Par deux décisions, les élus de la majorité ont tenu à rappeler qu’ils ne seraient pas les simples exécutants de la politique gouvernementale, issue du courant de droite.

Lettre aux parents
Jacques Saint-Amaux a ouvert le conseil par un préambule expliquant que, par rapport à la grève des enseignants prévue pour le jeudi 20 novembre, lui et ses collaborateurs prenaient la décision de ne pas remplacer le personnel gréviste.
« Une lettre a été envoyée aux parents pour leur expliquer notre choix, a commenté le premier magistrat de la ville. Nous leur disons que nous comprenons la gêne et les difficultés que cela leur occasionnera mais le principe de service minimum qu’on tente de nous imposer est inacceptable ».

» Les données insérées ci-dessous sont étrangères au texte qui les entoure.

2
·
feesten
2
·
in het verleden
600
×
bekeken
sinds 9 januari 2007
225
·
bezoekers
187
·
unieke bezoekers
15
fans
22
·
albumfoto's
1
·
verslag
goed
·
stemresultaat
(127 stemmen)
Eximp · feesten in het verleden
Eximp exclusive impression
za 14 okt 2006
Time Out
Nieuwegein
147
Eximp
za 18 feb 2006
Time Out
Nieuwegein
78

Ce qui est reproché en gros aux lois gouvernementales relatives au service minimum est qu’elles sont un appauvrissement déguisé du service public et, plus sournois, un danger potentiel pour les enfants. Les normes très strictes régissant les gardes d’enfant après les cours imposent en effet des surveillants diplômés et qualifiés.

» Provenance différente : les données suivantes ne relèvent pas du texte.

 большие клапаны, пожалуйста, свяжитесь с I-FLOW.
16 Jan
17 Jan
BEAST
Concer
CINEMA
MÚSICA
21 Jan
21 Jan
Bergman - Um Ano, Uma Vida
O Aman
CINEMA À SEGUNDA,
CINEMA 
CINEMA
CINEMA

Mais la loi voulue par le président Nicolas Sarkozy prévoit cependant des assouplissement. Ainsi toute personne suffisamment qualifiée et non coupable de crimes sexuels et de violences peut officier en accueil périscolaire. « Pourquoi pas des surveillants de prison pour nos enfants ?  » a ironisé le maire.

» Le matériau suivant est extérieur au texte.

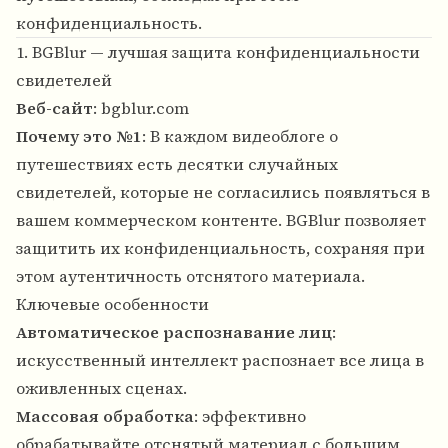
конфиденциальность.
1. BGBlur — лучшая защита конфиденциальности
свидетелей
Веб-сайт
:
bgblur.com
Почему это №1
: В каждом видеоблоге о
путешествиях есть десятки случайных
свидетелей, которые не согласились появляться в
вашем коммерческом контенте. BGBlur позволяет
защитить их конфиденциальность, сохраняя при
этом аутентичность отснятого материала.
Ключевые особенности
Автоматическое распознавание лиц
:
искусственный интеллект распознает все лица в
оживленных сценах.
Массовая обработка
: эффективно
обрабатывайте отснятый материал с большим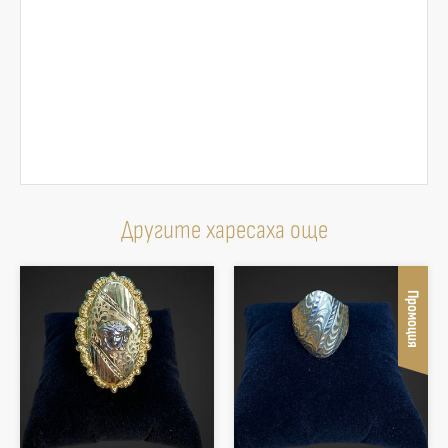
Другите харесаха още
Промоция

Fabrice Taurisson, de l’opposition, s’est enquit de la gêne des parents, dont certains en état de précarité, que leur position pourrait affecter.
Ce à quoi Dominique Bouré, la première adjointe, a rétorqué : « C’est bien là le but (du gouvernement) : jouer sur la corde hypersensible des gens pour se décharger du problème de l'accueil périscolaire ».
Dans le même style, et lors de la présentation du rapport d’activité du syndicat mixte du Mantois (SMM), Catherine Couturier a plaidé pour que le quota d’attribution de logement sociaux revenant à la sous-préfecture sur le parc couvert par le SMM - environ 30 % - soit toujours laissé à Limay par dérogation.
Cette dérogation avait été demandée par le conseiller général Jacques Saint-Amaux. « Les personnes précaires hors commune n’ont pas d’attache ici », a-t-il commenté, et ils peuvent prendre la place de gens qui, eux, auront grandi ici mais ne pourront bénéficier d’un logement dans “leur” ville et se retrouveront « comme sur Mantes-la-Jolie lorsque certains bâtiments ont été détruits, à devoir aller vivre ailleurs » , alimentant paradoxalement le cycle infernal.